Argentina’s Héctor Magnetto on the Politics and Economics of Media Freedom

The chief executive of Grupo Clarín discusses the future of independent journalism in a changing environment.

Héctor Magnetto, CEO of Grupo Clarin and winner of the 2016 Freedom of Expression Award (right). 

Héctor Magnetto, recipient of Freedom House’s 2016 Freedom of Expression Award, is chief executive of Grupo Clarín, the largest media group in Argentina and publisher of the respected daily Clarín, among other titles. Magnetto spoke with Freedom House about press freedom issues in Latin America.

Freedom House: Since Mauricio Macri became president of Argentina in December, succeeding Cristina Fernández de Kirchner, have the previous government’s restrictive policies toward the media been reversed? Or has the new government decided that perhaps some of the restrictions were good ideas after all?

Magnetto: The new government has brought a radical transformation. There has been a large change, which has returned our situation to normal. The change in political attitudes toward the press is very clear to everyone.


Can the country “embed” these changes in a way that they can’t be reversed by the next government or the one after that?

It’s difficult to do that, especially if those in government turn out to be ill-intentioned about their use of discretionary powers. There were not only specific measures against freedom of speech by the previous government but also twisted interpretations by government agencies and other branches of government.


When you look elsewhere in the region—to Brazil, Bolivia, Venezuela—do you think there can be the same kind of improvement?

In Brazil, the Workers’ Party did not have the opportunity to do what the Kirchner administration did in Argentina. One reason is that in Brazil, power is distributed differently, with a better balance between the branches of government. I think that difference was critical in preserving greater press freedoms there.

In Venezuela and Bolivia, power is far more concentrated. The greater the concentration, the easier it is to take steps against freedom of speech. Many populist governments rely on using two tools together to get their way—constitutional reforms and reforms of the judiciary—and use them to reduce free expression. The “reforms” are used to attack the credibility of journalists and also the economic foundations of media companies.


How can media companies deal with the economic changes brought about by the digital world and changes in the model for advertising? How do you protect press freedom if the economic foundation for journalism disappears?

It’s a difficult problem to solve. Technological changes, as we know, are also leading to changes in social customs. They affect the economic basis of our business, of all media companies, especially those selling newspapers and magazines. We haven’t yet found a new business strategy that could substitute for the one we’ve had the last 15, 20 years. The media will have to transform itself in the digital era, but it’s not yet clear what’s going to be the economic foundation, unfortunately. This is going to be a challenge for democracy in the next few years.
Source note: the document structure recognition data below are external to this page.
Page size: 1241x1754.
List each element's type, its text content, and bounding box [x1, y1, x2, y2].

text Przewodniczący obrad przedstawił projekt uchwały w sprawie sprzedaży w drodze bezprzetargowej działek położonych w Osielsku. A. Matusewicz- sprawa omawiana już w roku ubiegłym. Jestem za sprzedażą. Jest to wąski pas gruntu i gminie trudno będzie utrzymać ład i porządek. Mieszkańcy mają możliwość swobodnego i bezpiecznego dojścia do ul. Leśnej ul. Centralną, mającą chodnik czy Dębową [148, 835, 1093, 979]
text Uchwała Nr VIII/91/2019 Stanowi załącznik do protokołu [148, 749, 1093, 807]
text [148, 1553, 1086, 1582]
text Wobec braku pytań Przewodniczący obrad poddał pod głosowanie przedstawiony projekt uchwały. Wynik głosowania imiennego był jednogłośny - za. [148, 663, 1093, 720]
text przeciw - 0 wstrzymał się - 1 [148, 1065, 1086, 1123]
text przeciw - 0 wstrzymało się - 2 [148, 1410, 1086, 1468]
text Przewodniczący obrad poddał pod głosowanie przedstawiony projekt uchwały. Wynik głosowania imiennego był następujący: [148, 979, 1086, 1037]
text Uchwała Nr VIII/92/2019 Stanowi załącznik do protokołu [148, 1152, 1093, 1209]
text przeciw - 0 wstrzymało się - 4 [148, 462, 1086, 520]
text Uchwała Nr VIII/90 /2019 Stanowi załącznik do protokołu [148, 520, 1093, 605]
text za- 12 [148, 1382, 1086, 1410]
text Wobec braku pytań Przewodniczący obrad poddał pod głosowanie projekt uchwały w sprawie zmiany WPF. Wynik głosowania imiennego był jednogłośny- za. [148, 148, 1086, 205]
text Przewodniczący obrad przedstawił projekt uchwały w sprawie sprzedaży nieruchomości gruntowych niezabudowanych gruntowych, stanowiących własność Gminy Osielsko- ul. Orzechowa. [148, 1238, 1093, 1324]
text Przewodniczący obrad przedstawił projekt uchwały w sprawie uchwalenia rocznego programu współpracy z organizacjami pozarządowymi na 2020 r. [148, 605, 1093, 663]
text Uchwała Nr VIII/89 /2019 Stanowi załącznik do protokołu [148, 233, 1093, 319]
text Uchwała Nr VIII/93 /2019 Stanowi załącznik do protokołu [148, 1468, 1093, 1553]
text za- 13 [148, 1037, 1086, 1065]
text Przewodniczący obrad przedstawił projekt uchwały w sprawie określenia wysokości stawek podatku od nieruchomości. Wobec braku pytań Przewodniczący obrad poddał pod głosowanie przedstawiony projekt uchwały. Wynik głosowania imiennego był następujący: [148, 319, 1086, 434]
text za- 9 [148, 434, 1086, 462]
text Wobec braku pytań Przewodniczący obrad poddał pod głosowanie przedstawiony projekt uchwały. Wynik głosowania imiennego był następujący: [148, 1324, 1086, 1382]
Has the work of any particular company impressed you and seemed to show a way forward?

Every outlet is different. A lot depends on geography. In Argentina, cable TV is at a peak that I think will continue for some years; it’s going to be able to maintain its market share. The same goes for [over-the-air] television. Print media is the part of the industry that faces the biggest problems. We’re seeing enormous transformations to move toward digital, because that’s where the readers will be. Clarín now has more readers than 10 years ago, if we combine print plus digital. But the profitability of print and digital are totally different. The question is whether and how we’re going to be able to charge for digital content. We’re watching how the New York Times does with this. I personally have my doubts that its model will work.


How can societies teach new generations that press freedom remains a building block of democracy?

It depends largely on how political life is organized within a country. Press freedom rests on the principles and values of Western political life. It depends not only on the public but on leaders. We have to find the economic formula to maintain newsroom staffs. That’s fundamental for keeping journalism alive. Journalism requires journalists. And journalists need to collect a salary. Solving this is the key problem for all of us.

Freedom of speech depends on having a republican political system. This freedom is a product of Western governance, where there is a balance of power. Without it, these freedoms are not feasible.